(Data in this exercise)
>>>

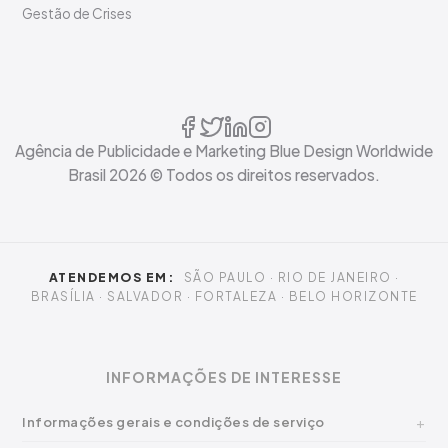
Gestão de Crises
Agência de Publicidade e Marketing Blue Design Worldwide
Brasil
2026
© Todos os direitos reservados.
ATENDEMOS EM:
SÃO PAULO · RIO DE JANEIRO ·
BRASÍLIA · SALVADOR · FORTALEZA · BELO HORIZONTE
INFORMAÇÕES DE INTERESSE
Informações gerais e condições de serviço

<<<

(Try it)
Write out the lines of the listing from the one with "BRASÍLIA · SALVADOR" to the very end, inclusive, exactly as they appear and with nothing added.

(Solution to the problem)
BRASÍLIA · SALVADOR · FORTALEZA · BELO HORIZONTE
INFORMAÇÕES DE INTERESSE
Informações gerais e condições de serviço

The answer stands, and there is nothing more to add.